Increased mutability to fosfomycin resistance in Proteus mirabilis clinical isolates.

In the present study, we screened a collection of 77 Proteus mirabilis clinical isolates for the presence of mutators, using the frequency of both rifampicin and fosfomycin resistance mutants as markers of spontaneous mutagenesis. We found that none of the strains in our collection are mutators for the rifampicin resistance (RifR) marker. Nevertheless, a significant fraction of the isolates (17%) show high frequencies of fosfomycin resistant mutants (FosR). We show that this increased mutability to FosR correlates with a low level of resistance to Fosfomycin (MICs 8-64µg/ml). These strains also show high frequencies of single step mutants with clinically relevant FosR resistance levels (MIC ≥256µg/ml). Our findings point out to the risk of fosfomycin resistance emergence in P. mirabilis.

An SOS-regulated operon involved in damage-inducible mutagenesis in Caulobacter crescentus.

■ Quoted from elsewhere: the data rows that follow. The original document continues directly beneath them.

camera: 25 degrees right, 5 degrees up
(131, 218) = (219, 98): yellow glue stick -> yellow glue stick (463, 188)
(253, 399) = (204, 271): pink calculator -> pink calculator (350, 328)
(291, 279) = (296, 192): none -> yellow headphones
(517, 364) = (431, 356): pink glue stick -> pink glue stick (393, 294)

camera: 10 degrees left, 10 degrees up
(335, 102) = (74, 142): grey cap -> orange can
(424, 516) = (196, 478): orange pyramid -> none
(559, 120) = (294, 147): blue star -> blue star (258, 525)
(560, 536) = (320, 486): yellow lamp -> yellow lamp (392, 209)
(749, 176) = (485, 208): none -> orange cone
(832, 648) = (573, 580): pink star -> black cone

DNA polymerases of the Y-family, such as Escherichia coli UmuC and DinB, are specialized enzymes induced by the SOS response, which bypass lesions allowing the continuation of DNA replication. umuDC orthologs are absent in Caulobacter crescentus and other bacteria, raising the question about the existence of SOS mutagenesis in these organisms. Here, we report that the C.crescentus dinB ortholog is not involved in damage-induced mutagenesis. However, an operon composed of two hypothetical genes and dnaE2, encoding a second copy of the catalytic subunit of Pol III, is damage inducible in a recA-dependent manner, and is responsible for most ultraviolet (UV) and mitomycin C-induced mutations in C.crescentus. The results demonstrate that the three genes are required for the error-prone processing of DNA lesions. The two hypothetical genes were named imuA and imuB, after inducible mutagenesis. ImuB is similar to proteins of the Y-family of polymerases, and possibly cooperates with DnaE2 in lesion bypass. The mutations arising as a consequence of the activity of the imuAB dnaE2 operon are rather unusual for UV irradiation, including G:C to C:G transversions.

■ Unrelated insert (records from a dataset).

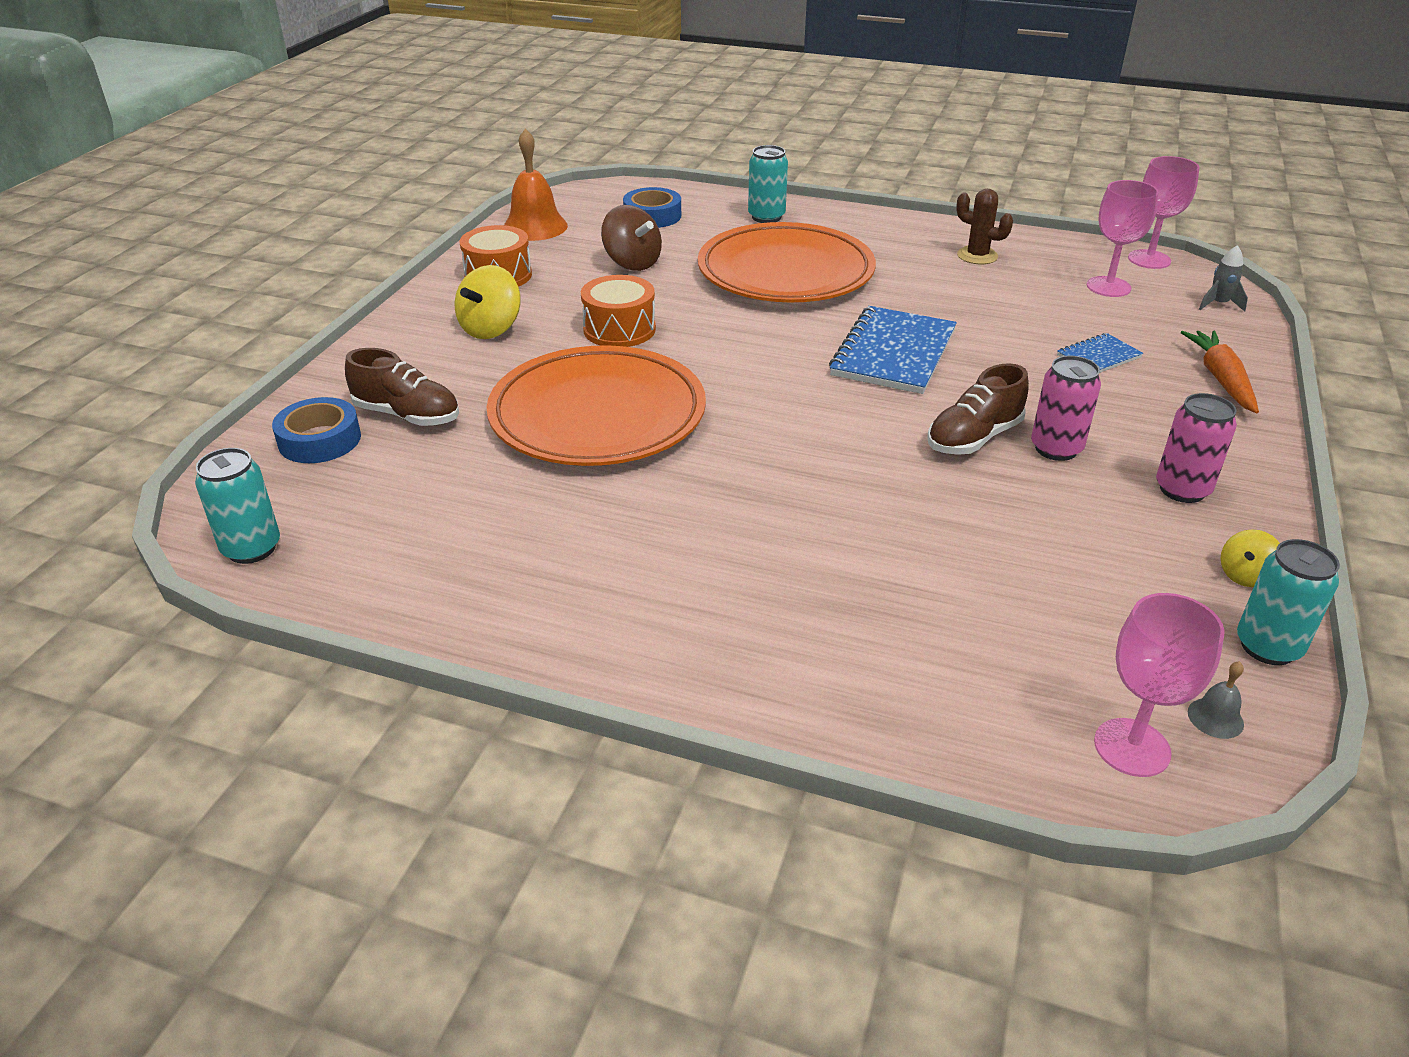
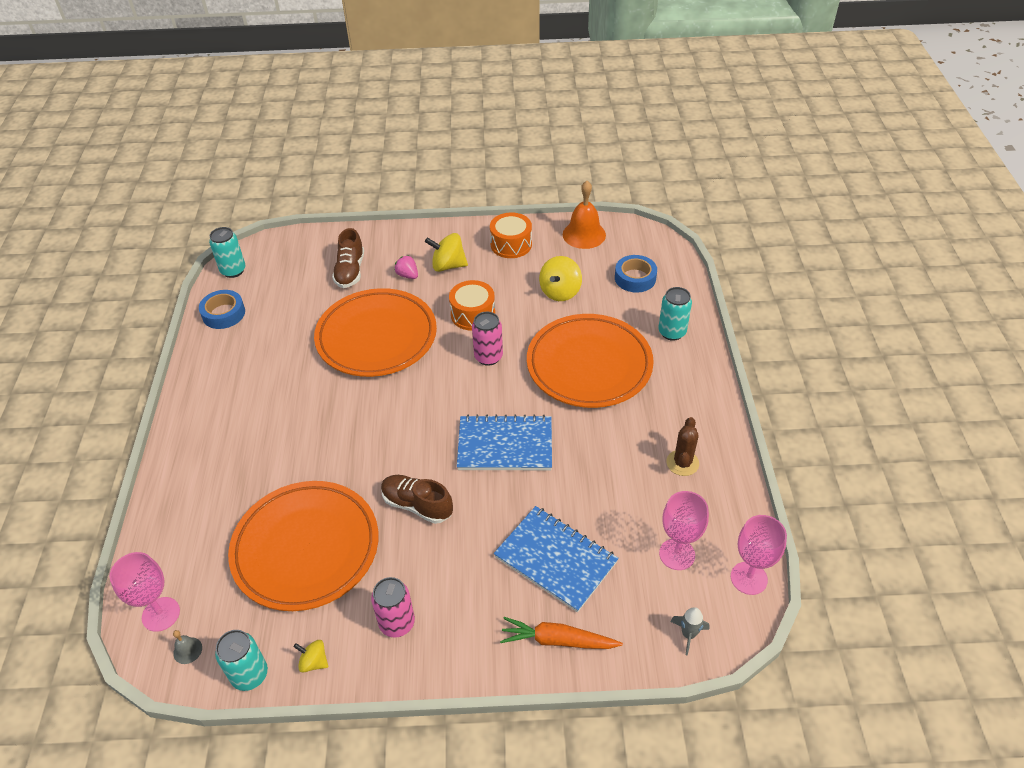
camera: 70 degrees right, 10 degrees up
(319, 440) = (319, 253): blue tape -> blue tape (223, 314)
(476, 365) = (407, 275): none -> pink strawberry
(632, 263) = (560, 292): brown spinning top -> yellow spinning top
(1025, 553) = (306, 548): none -> orange plate
(1056, 449) = (421, 549): pink can -> pink can (488, 357)
(1098, 356) = (555, 559): blue notebook -> blue notebook, size x1.96
(1220, 379) = (557, 640): orange carrot -> orange carrot turned 150 degrees counterclockwise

Effect of SOS-induced levels of imuABC on spontaneous and damage-induced mutagenesis in Caulobacter crescentus.

imuABC (imuAB dnaE2) genes are responsible for SOS-mutagenesis in Caulobacter crescentus and other bacterial species devoid of umuDC. In this work, we have constructed operator-constitutive mutants of the imuABC operon. We used this genetic tool to investigate the effect of SOS-induced levels of these genes upon both spontaneous and damage-induced mutagenesis. We showed that constitutive expression of imuABC does not increase spontaneous or damage-induced mutagenesis, nor increases cellular resistance to DNA-damaging agents. Nevertheless, the presence of the operator-constitutive mutation rescues mutagenesis in a recA background, indicating that imuABC are the only genes required at SOS-induced levels for translesion synthesis (TLS) in C. crescentus. Furthermore, these data also show that TLS mediated by ImuABC does not require RecA, unlike umuDC-dependent mutagenesis in E. coli.

Molecular characterization of Caulobacter crescentus mutator strains.

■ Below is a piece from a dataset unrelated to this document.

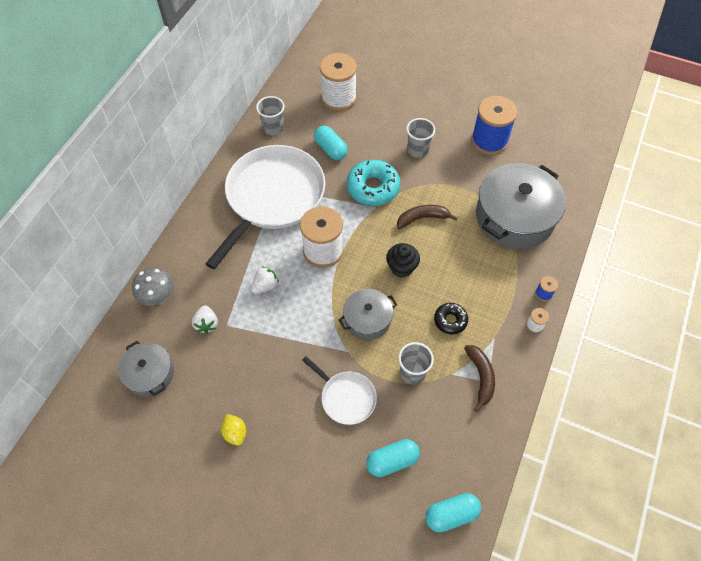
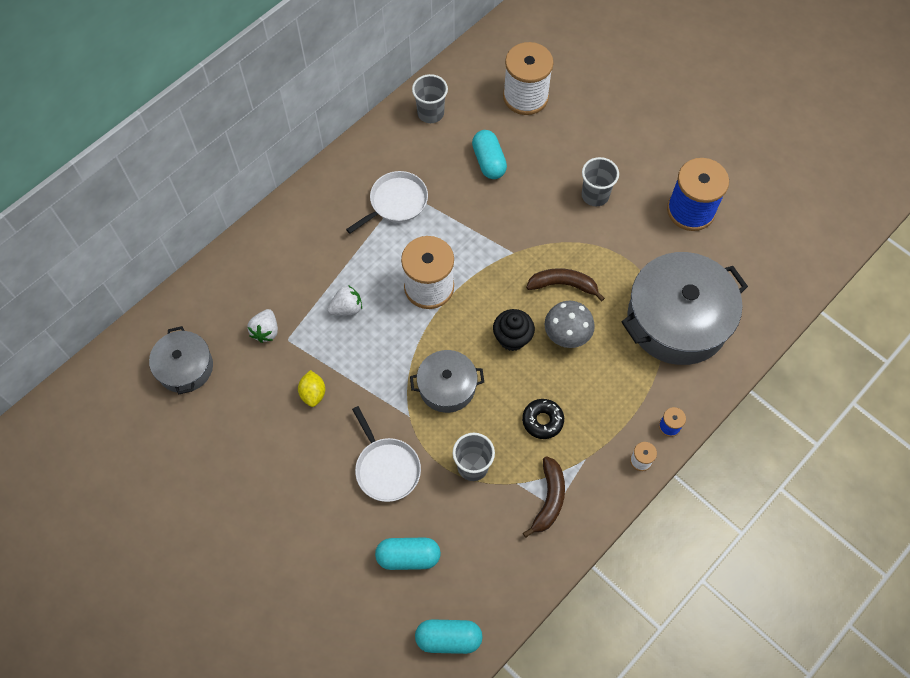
camera: 20 degrees right, 5 degrees up
(158, 297) = (224, 282): grey mushroom -> grey mushroom (566, 335)
(235, 433) = (252, 465): yellow lemon -> yellow lemon (313, 393)
(272, 197) = (396, 202): white pan -> white pan, size x0.47
(373, 188) = (519, 227): turquoise donut -> none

Mutator strains were identified by screening random Tn5 insertion clones of Caulobacter crescentus. We identified clones with robust increases in mutation rates with Tn5 insertions in the mutY, mutS, mutL and uvrD genes, known to act in mutation-preventing pathways in Escherichia coli. Analysis of mutations in the rpoB gene revealed that in both the parental strain and mismatch repair-deficient mutants, A:T→G:C transitions predominate by a large margin over C:G→T:A. We have also investigated the role of the error-prone polymerase encoded by imuC (dnaE2) in spontaneous mutagenesis, and found that a imuC mutant strain shows mutation rates and sequences comparable to the parental strain. Our study characterizes for the first time mutator strains in a member of the alphaproteobacteria group. In spite of the limitations of using a single marker, possible reasons for the observed mutational bias are discussed in the light of the repertoire of DNA repair genes in this bacterium.